Exercises to complete |
A) Please decide whether each statement agrees with the news report on the halted Arizona execution, answering yes or no and quoting the words of the report that settle it: (i) The three-member panel ruled 2-1. (ii) Wood's execution had been scheduled for Saturday. (iii) Arizona intended to go to the U.S. Supreme Court to get the stay lifted.
B) Write the next few sentences of the news report on the halted Arizona execution, starting after its final sentence.

Exercise passage |
▶

PHOENIX (Reuters) - A federal appeals court on Monday rejected a bid by Arizona to remove a block that stops the state executing a double murderer until he is provided with more information about the drugs to be used to put him to death.
The 9th U.S. Circuit Court of Appeals denied the state’s request for the full court to review the case of Joseph Wood, who had been slated to be executed on Wednesday for killing his ex-girlfriend and her father in 1989 at an automotive body shop in Tucson.
On Saturday a three-member panel of the court put the execution on hold, saying Wood was entitled to the information about the lethal injection procedure and had raised “serious questions” that his rights were being violated.
In a 2-1 decision, the panel said the 55-year-old Wood could suffer “irreparable harm” if the information were not disclosed by the state about the drugs to be used and the qualifications of the medical staff to be involved.
A spokeswoman for Arizona’s attorney general said the state planned to file an application later on Monday with U.S. Supreme Court in an attempt to lift the stay.

◀

Saved data entries:
▶

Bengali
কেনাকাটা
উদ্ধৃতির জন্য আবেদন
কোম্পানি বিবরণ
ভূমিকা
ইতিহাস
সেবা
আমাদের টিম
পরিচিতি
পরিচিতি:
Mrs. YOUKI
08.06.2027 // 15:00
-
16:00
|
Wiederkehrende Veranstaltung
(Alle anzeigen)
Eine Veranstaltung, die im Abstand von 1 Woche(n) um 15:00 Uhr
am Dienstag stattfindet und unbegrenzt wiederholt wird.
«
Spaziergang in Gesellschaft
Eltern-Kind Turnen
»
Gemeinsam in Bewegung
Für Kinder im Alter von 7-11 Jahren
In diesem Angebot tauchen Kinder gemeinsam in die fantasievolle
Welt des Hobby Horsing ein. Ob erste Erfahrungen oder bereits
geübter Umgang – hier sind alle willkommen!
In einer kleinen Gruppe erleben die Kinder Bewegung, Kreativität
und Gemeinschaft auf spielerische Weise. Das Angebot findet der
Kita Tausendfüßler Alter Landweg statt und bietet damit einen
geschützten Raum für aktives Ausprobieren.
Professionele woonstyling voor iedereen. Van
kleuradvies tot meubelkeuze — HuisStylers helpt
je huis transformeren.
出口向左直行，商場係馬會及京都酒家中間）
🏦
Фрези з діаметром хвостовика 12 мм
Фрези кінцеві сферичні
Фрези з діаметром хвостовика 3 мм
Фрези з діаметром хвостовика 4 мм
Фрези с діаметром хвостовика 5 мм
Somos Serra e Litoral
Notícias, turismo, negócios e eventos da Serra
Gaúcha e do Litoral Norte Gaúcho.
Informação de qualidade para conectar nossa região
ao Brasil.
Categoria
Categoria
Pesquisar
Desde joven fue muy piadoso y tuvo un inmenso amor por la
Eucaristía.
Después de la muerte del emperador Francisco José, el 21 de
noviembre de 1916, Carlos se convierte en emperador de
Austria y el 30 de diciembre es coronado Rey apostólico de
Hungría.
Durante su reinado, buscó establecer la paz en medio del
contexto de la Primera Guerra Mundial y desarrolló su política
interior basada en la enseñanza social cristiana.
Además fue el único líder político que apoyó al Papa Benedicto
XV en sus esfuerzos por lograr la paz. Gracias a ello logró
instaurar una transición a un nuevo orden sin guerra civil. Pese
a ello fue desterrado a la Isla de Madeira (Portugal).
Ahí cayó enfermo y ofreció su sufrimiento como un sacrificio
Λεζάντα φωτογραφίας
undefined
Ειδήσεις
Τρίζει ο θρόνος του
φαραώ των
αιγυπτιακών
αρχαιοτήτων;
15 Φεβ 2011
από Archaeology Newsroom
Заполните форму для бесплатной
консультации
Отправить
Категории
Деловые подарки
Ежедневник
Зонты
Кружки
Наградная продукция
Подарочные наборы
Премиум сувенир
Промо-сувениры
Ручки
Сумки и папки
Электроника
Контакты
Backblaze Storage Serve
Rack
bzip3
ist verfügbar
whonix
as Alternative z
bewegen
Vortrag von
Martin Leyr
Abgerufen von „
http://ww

◀
▶

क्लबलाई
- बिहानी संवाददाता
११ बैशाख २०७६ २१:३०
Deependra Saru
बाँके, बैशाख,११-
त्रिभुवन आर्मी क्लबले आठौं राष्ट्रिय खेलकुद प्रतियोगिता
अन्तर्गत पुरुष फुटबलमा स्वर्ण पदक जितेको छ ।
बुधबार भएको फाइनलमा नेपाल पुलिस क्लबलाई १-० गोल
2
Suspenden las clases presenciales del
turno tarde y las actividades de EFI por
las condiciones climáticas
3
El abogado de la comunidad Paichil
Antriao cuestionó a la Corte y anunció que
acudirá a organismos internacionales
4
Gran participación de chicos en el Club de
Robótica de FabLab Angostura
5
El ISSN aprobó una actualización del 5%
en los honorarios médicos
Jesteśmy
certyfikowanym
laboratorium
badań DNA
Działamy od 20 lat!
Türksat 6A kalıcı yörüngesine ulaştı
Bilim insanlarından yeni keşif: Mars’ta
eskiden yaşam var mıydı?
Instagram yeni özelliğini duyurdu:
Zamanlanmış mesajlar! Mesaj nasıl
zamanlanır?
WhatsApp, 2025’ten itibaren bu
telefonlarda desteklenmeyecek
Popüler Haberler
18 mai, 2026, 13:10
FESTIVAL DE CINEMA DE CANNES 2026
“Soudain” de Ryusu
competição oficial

◀

Expected results |
A)
(i) Yes: "In a 2-1 decision, the panel said the 55-year-old Wood could suffer “irreparable harm”"
(ii) No: "who had been slated to be executed on Wednesday"
(iii) Yes: "the state planned to file an application later on Monday with U.S. Supreme Court in an attempt to lift the stay"

B)
Wood’s attorney Dale Baich said Monday’s decision was a victory in the nationwide discussion about the death penalty.
“Without greater transparency from the state, it’s impossible for the public to engage in informed debate,” said Baich, a federal public defender, in a statement.
“We look forward to Arizona’s compliance with this ruling.”
Wood was convicted in 1991 of walking into the body shop and shooting and killing Gene Dietz, 55, the father of his estranged girlfriend. He then proceeded to another part of the shop and fatally shot former girlfriend Debbie Dietz, 29.
He is one of six death row inmates who sued Arizona last month arguing that secrecy surrounding lethal-injection drugs used in botched executions in Ohio and Oklahoma violates their constitutional rights.